Ohio Rep. Casey Weinstein, D- Hudson, a co-sponsor of the proposal, spoke with WHIO-TV. According to Weinstein, the authors of the bill combined the best of marijuana legalization legislation penned in states such as Washington.
One of the benefits of the bill, according to Weinstein, is that it could prove to be a financial windfall for the state. According to Weinstein, $1.1 billion is going “back to communities that are hosting dispensaries. For K-12 schools and veterans’ programs.”
In addition to bringing badly needed tax revenue, legalizing marijuana would save the state millions in law enforcement costs related to enforcing marijuana laws. Moreover, millions of dollars currently spent on black market marijuana or in Michigan to the north would stay in the state and help the economy.
Another co-sponsor, Rep. Terrence Upchurch, D- Cleveland says that decriminalizing marijuana and implementing social justice programs is the right thing to do to make up for the failed War on Drugs and the damage it has done, especially to minority communities. The bill could result in the expungement of tens of thousands of low-level marijuana convictions.

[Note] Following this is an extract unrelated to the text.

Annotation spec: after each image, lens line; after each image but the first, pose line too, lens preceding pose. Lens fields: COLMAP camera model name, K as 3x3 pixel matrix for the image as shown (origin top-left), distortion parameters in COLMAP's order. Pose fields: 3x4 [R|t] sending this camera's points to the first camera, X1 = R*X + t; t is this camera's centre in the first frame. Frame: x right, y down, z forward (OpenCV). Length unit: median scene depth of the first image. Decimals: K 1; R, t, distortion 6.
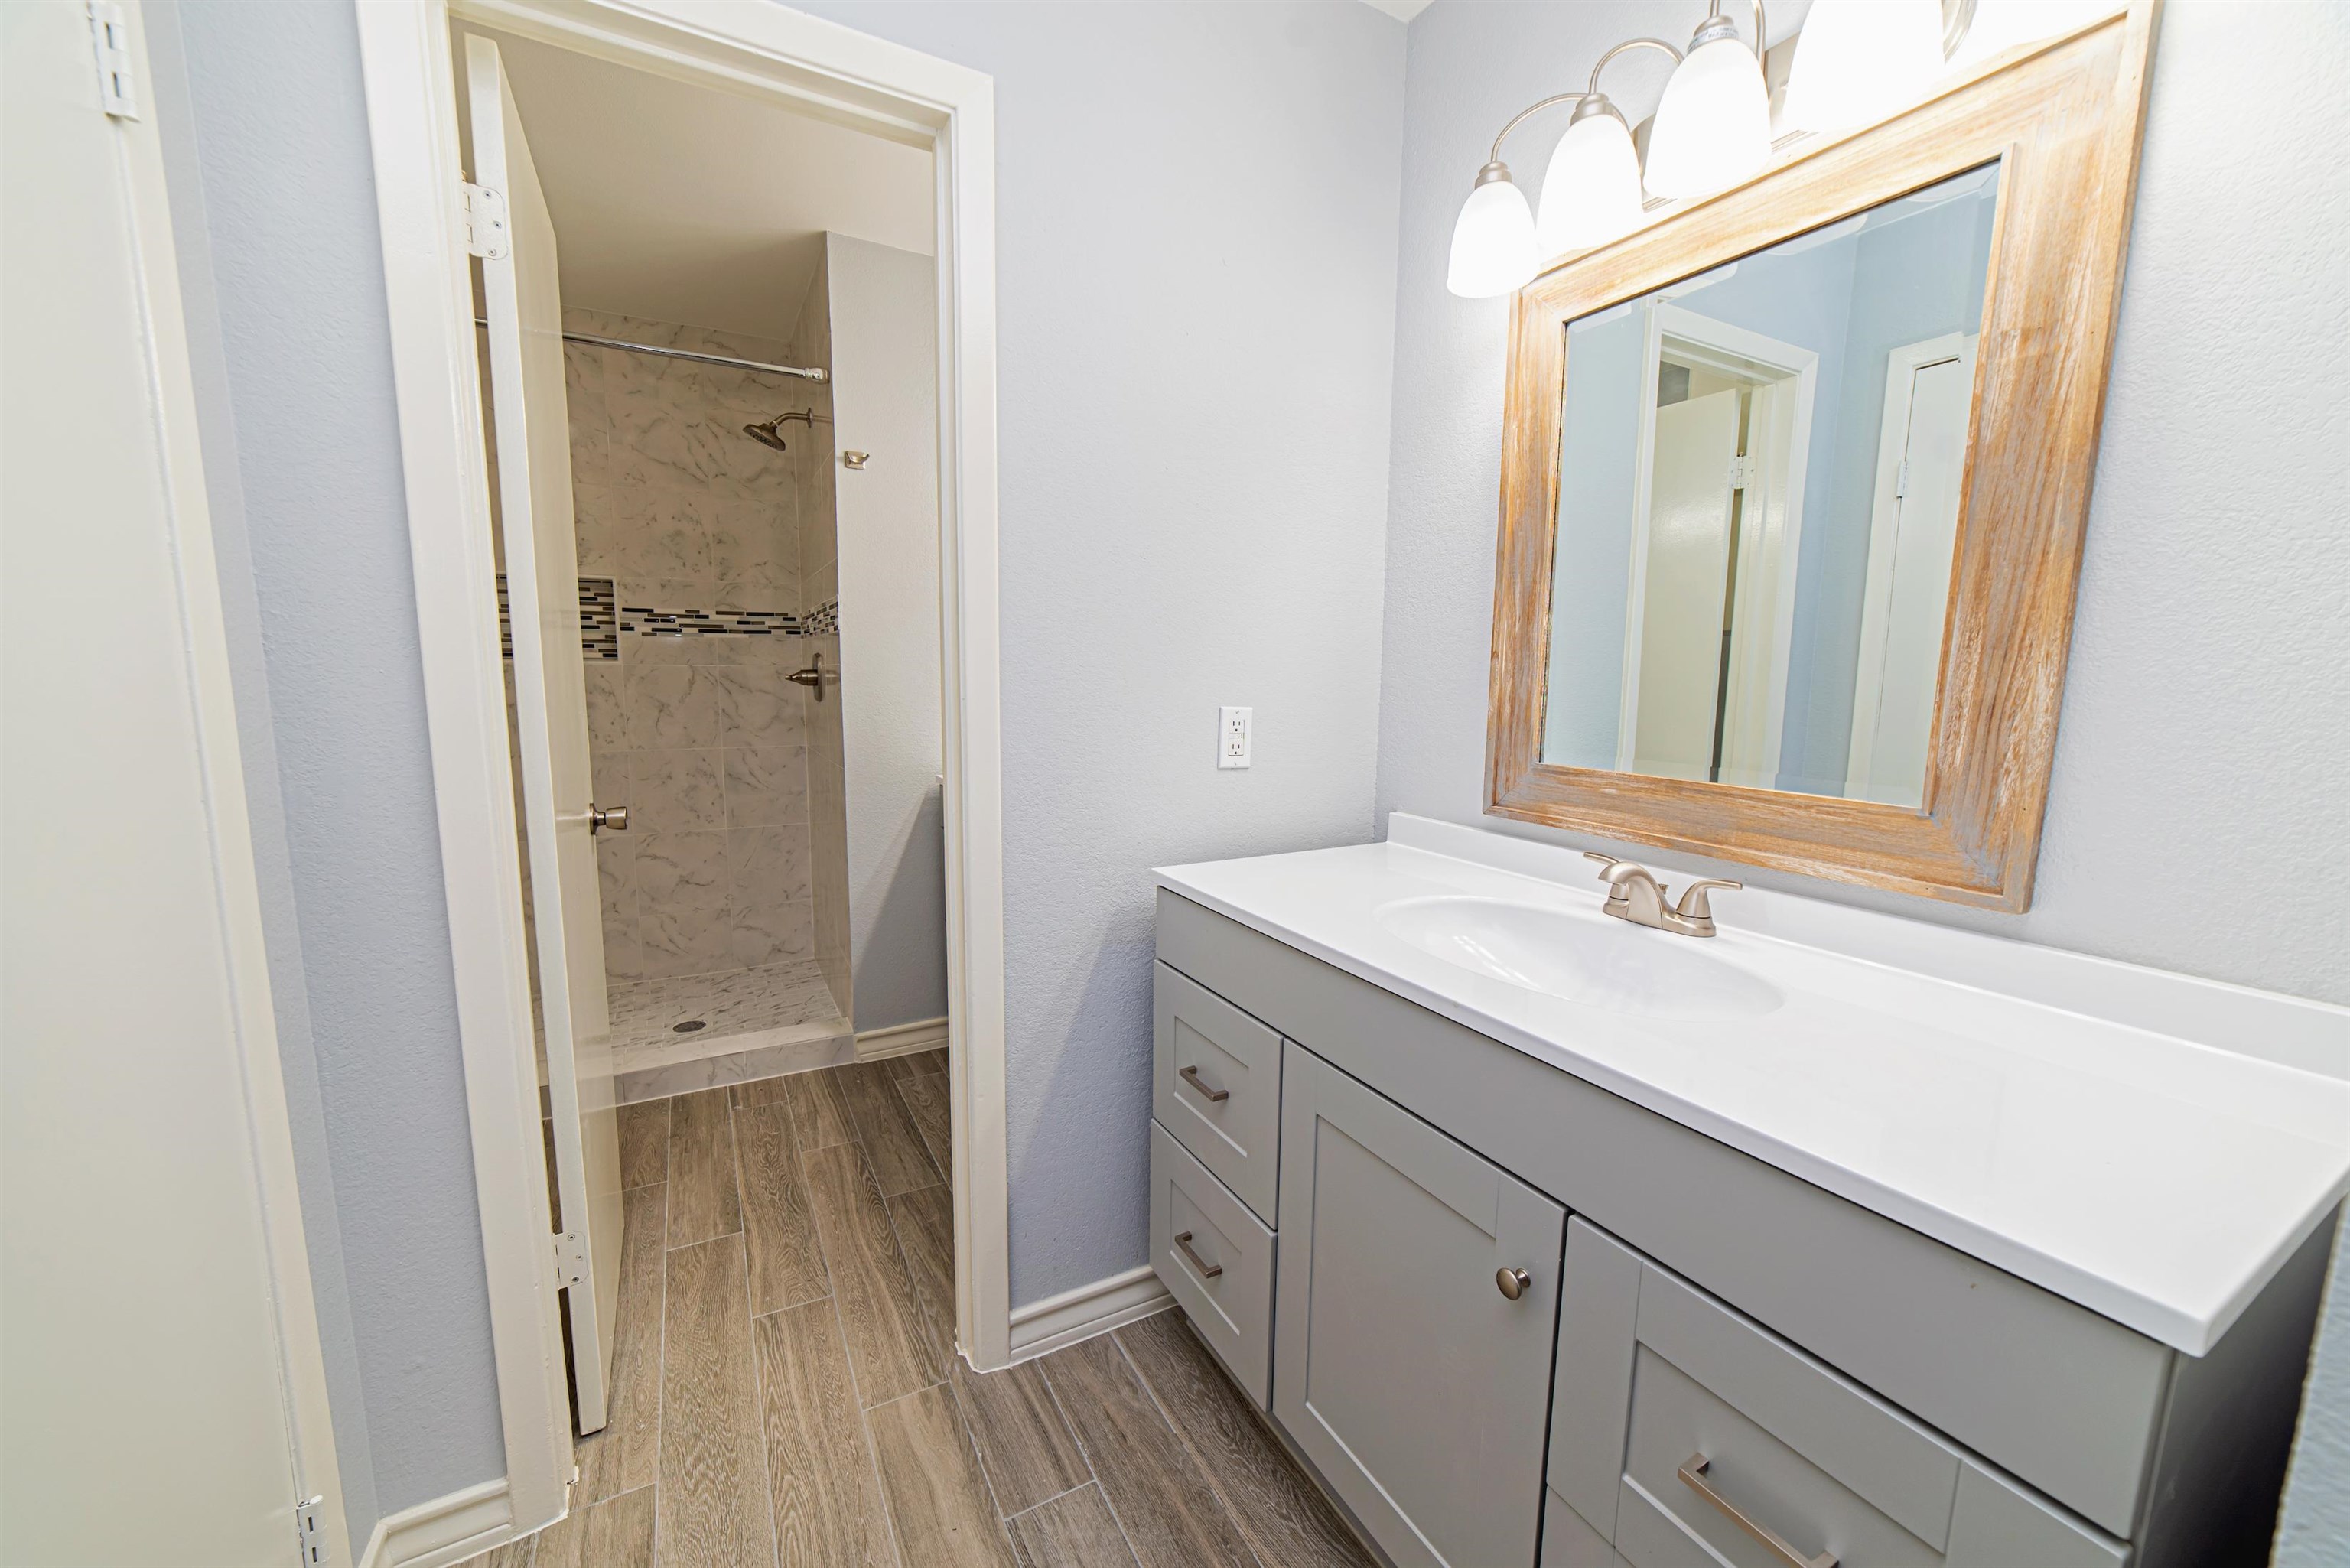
lens RADIAL K [[941.7, 0, 1165.6], [0, 941.7, 792.7], [0, 0, 1]] dist [-0.024263, 0.007478]
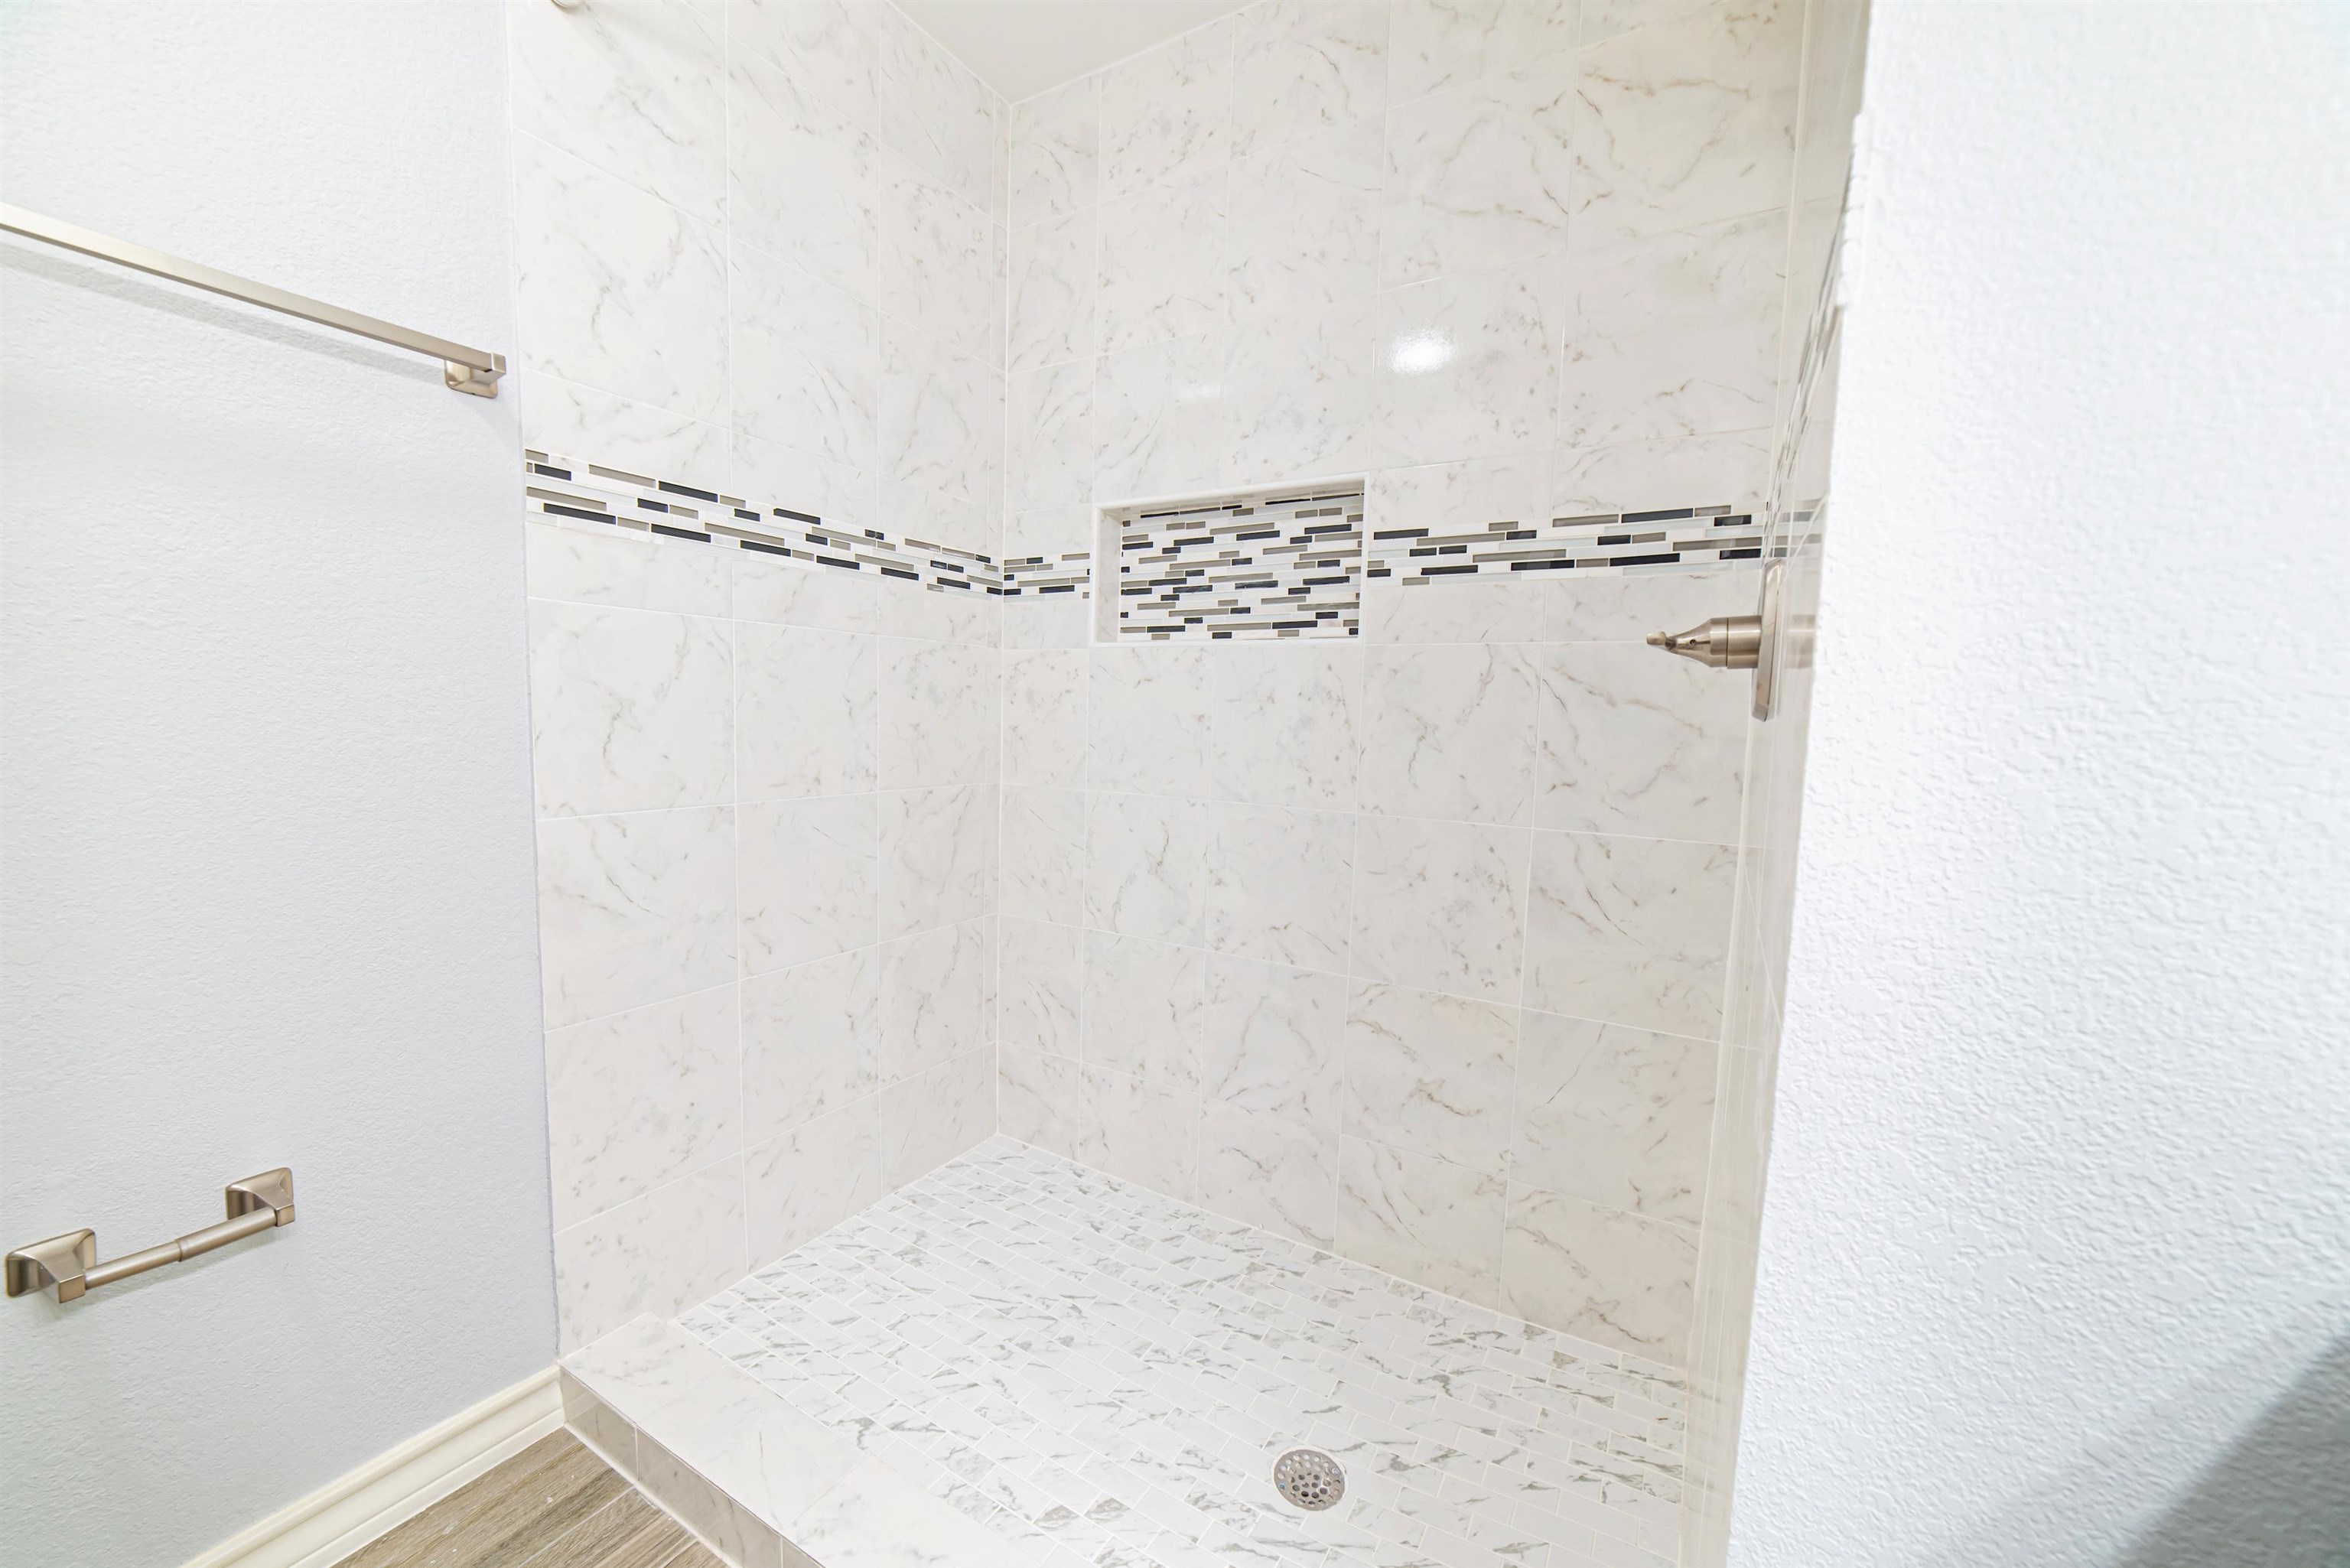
lens RADIAL K [[921.0, 0, 1166.3], [0, 921.0, 791.6], [0, 0, 1]] dist [-0.026660, 0.009913]
pose [[0.521785, 0.089452, -0.848374, -0.199724], [-0.122853, 0.992000, 0.029036, -0.057486], [0.844184, 0.089075, 0.528600, 0.632702]]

Upchurch said, “I represent one of the most impoverished districts, predominantly African-American, that can’t get student loans, can’t get jobs and those low-level convictions are 30 years old. There are convictions that are preventing them from getting back into society and being productive citizens,”
Legislative efforts to legalize marijuana in Ohio
Late last month, in a ground-breaking move by Ohio legislators, a bill was formally introduced to legalize marijuana production, sales, and possession in Ohio.
The bill would allow adults 21 years and older to legally possess up to five ounces of marijuana. The measure would also permit adults to grow up to 12 plants for personal use.
The proposal also seeks to expunge prior possession and cultivation convictions — offenses that will be legalized if the new bill is given the green light.
This bill, much like the CTRMLA initiative, also proposes a 10 percent excise tax on cannabis sales. The proposal takes administrative costs into consideration. Under the proposal, all proceeds will be divided amongst:
Municipalities with one marijuana dispensary (15%)
Counties with one shop (15%),
K-12 education (35%)
Marijuana decriminalization efforts in Ohio
At present, 22 Ohio cities have decriminalized marijuana. Local statutes significantly reduce punitive measures for cannabis possession from an offense punishable by incarceration and a fine down to the “lowest penalty allowed by state law.”
Cannabis advocates and activists are also pursuing similar policy changes in dozens of cities this year, and have collected enough signatures to qualify for local ballots.
Opposition to marijuana legalization in Ohio
Not surprisingly, it is predicted that Republican Governor Mike DeWine will probably oppose the legislative measure. However, advocates are optimistic that a voter-led initiative will succeed.
Effects of legalization of recreational marijuana on Ohio cannabis industry
If legislators enact the bill, it could result in Ohio’s medical marijuana businesses automatically receiving recreational licenses.
In a progressive move, Chicago-based Cresco Labs is looking to expand a marijuana cultivation and processing facility in Ohio. The multi-state operator is optimistic and plans to invest $40 million in the rapidly-growing Ohio cannabis market. Their optimism is no doubt due to the adult-legalization measures looming on the horizon.
Local authorities stand behind Cresco’s plan and project that the business will triple the size of its Yellow Springs facilities. Yellow Springs is part of the Dayton metro area. The facility, according to the Dayton Business Journal will consist of a 71,000 square foot cultivation center as well as a 24,000 square foot processing plant.
Ohio’s medical marijuana market is expected to expand more than 50 percent this year, with sales projected to be between $350 and $425 million, according to the 2021 MJBizFactbook.